CBDS makes context a first-class citizen of the design system.
CBDS Structure¶
Each component in a CBDS has three documentation layers:
1. Component Definition (Standard)¶
The traditional design system documentation: variants, props, tokens, accessibility requirements. This is what most design systems already have.
2. Context Rules¶
Explicit documentation of how the component behaves in different contexts:
## Button — Context Rules
### In Modal Footer
- Always right-aligned
- Primary action on the right, secondary on the left
- Minimum width: 120px
- Uses spacing-md gap between buttons
### In Form
- Full-width on mobile, auto-width on desktop
- Submit button always uses action-primary variant
- Disabled state required until form validates
### In Card Actions
- Ghost variant preferred
- Maximum 2 actions visible, overflow to menu
- Icon-only on mobile breakpoint
3. AI Context Block¶
A structured block specifically designed for AI consumption:
## Button — AI Context
When generating a Button:
- Check the parent container type (modal, form, card, page)
- Apply the context rules for that container
- If the container type is not documented, use the default variant
- Never generate a button without a clear action label
- Always include an aria-label if the button is icon-only
- The token for button background is --button-color-bg, not --color-action-primary directly
Why Context Matters for AI¶
Without context rules, when you ask Claude Code to "add a save button to this modal," it has to guess:
- Where should it be positioned?
- What variant should it use?
- What spacing applies?
- Should there be a cancel button next to it?
With CBDS, the AI reads the context rules and applies them automatically. The output is consistent with design system conventions on the first try, because the conventions are documented, not assumed.
CBDS and Token Architecture¶
CBDS extends the token architecture with context-scoped tokens:
/* Standard component tokens */
--button-padding-x: var(--spacing-16);
/* Context-scoped tokens */
--modal-footer-button-min-width: 120px;
--modal-footer-button-gap: var(--spacing-md);
--card-action-button-variant: ghost;
This creates a hierarchy: global tokens → component tokens → context-scoped tokens. Each layer narrows the decision space, making AI output more predictable.
Implementing CBDS¶
Step 1: Audit Existing Context Knowledge¶
Most design teams already have context rules — they're just undocumented. Common places this knowledge hides:
- Designer memory ("we always do it this way")
- Code comments ("// Note: in sidebar, use compact variant")
- PR review feedback ("this should be right-aligned in modals")
- Bug reports ("button spacing is wrong when used in a card")
Step 2: Document Context Rules Per Component¶
For each component, list the contexts it appears in and the rules that apply. Start with the most-used components: buttons, cards, inputs, headings, navigation items.

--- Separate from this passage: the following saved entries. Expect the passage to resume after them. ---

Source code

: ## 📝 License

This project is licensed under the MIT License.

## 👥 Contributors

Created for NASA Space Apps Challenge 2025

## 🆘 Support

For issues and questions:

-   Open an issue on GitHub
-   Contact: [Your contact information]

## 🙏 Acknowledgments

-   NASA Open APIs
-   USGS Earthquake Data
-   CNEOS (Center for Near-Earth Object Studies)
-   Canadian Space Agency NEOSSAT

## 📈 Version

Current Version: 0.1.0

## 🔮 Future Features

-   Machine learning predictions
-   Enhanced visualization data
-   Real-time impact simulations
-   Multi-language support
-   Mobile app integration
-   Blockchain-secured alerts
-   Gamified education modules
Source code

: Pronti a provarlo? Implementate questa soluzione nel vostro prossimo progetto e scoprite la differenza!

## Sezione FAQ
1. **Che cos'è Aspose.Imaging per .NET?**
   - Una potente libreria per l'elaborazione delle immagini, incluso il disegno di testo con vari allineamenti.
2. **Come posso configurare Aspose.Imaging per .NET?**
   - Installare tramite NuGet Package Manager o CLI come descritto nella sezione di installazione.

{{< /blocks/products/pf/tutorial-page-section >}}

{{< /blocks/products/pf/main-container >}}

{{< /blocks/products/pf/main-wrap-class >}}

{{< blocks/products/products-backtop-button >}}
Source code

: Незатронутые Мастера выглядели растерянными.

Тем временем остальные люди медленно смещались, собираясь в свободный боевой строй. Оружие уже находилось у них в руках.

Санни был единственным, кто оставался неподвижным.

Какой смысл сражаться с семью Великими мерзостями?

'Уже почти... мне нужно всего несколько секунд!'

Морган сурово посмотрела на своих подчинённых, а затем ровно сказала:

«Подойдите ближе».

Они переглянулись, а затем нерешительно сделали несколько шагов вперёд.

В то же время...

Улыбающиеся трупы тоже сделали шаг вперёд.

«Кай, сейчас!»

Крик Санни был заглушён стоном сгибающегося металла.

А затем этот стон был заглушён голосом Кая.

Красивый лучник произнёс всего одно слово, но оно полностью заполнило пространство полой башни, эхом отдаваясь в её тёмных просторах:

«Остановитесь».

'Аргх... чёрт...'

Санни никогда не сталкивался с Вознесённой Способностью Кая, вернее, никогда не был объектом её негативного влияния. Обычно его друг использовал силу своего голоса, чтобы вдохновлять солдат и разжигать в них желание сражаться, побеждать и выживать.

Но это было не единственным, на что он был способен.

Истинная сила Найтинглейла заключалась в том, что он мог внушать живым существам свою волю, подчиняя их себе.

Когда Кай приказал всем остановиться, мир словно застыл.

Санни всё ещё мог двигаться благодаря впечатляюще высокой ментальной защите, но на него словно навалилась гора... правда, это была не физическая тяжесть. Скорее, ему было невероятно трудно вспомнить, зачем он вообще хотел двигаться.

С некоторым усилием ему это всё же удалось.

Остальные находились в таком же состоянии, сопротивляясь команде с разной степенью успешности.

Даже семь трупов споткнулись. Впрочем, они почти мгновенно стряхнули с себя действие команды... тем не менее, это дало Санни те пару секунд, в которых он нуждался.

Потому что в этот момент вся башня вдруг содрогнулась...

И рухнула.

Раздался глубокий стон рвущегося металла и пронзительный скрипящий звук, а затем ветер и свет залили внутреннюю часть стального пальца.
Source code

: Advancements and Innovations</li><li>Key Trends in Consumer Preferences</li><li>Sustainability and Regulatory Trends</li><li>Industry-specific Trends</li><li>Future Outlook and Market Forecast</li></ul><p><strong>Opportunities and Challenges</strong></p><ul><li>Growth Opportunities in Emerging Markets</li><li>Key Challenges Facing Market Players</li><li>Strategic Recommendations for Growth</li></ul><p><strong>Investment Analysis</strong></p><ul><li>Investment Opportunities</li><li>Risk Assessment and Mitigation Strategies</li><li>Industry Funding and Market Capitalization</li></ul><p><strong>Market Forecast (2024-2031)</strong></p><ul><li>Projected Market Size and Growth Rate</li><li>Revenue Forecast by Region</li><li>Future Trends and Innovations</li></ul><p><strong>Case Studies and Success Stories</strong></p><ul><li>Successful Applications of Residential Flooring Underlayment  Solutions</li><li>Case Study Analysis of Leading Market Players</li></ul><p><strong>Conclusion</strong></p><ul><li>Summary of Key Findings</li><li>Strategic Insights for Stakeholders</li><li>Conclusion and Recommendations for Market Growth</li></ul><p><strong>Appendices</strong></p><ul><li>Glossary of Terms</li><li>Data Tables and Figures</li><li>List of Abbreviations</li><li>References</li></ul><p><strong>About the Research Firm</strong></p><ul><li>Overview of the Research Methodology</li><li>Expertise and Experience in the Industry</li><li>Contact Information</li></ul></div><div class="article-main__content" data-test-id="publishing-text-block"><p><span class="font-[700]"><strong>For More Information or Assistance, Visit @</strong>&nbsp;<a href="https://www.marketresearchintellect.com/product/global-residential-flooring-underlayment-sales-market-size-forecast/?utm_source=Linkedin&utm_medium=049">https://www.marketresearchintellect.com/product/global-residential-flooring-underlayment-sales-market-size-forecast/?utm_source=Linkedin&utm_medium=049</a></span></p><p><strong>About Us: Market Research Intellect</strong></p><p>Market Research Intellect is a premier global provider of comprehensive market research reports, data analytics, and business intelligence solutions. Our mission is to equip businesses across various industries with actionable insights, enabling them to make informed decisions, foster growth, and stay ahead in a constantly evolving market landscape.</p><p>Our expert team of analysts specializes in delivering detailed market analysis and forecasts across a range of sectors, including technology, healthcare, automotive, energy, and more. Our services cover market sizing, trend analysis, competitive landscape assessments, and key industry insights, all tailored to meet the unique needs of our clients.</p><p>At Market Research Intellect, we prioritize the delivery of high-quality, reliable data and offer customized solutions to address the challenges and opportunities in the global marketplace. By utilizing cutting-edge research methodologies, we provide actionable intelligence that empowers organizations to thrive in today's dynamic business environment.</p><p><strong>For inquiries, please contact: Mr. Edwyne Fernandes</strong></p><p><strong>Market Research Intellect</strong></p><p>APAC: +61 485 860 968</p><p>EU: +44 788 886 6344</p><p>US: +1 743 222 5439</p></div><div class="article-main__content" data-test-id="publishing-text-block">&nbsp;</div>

Step 3: Add AI Context Blocks¶
For each component, add a structured block that AI tools can consume directly. This block should be:
- Imperative ("use X", "apply Y", "never do Z")
- Specific (token names, exact values, concrete rules)
- Concise (AI doesn't need rationale, just instructions)
Step 4: Integrate with CLAUDE.md¶
Reference the CBDS documentation in the project's CLAUDE.md file so Claude Code loads context rules automatically.
Relationship to Other Southleft Frameworks¶
- Specs-first methodology — CBDS documentation follows specs-first: markdown source, generated views. The context rules are the spec.
- Token architecture — CBDS extends the three-layer token model with a fourth context layer.
- Hybrid workflow — Context rules help Figma ↔ code alignment by making implicit decisions explicit.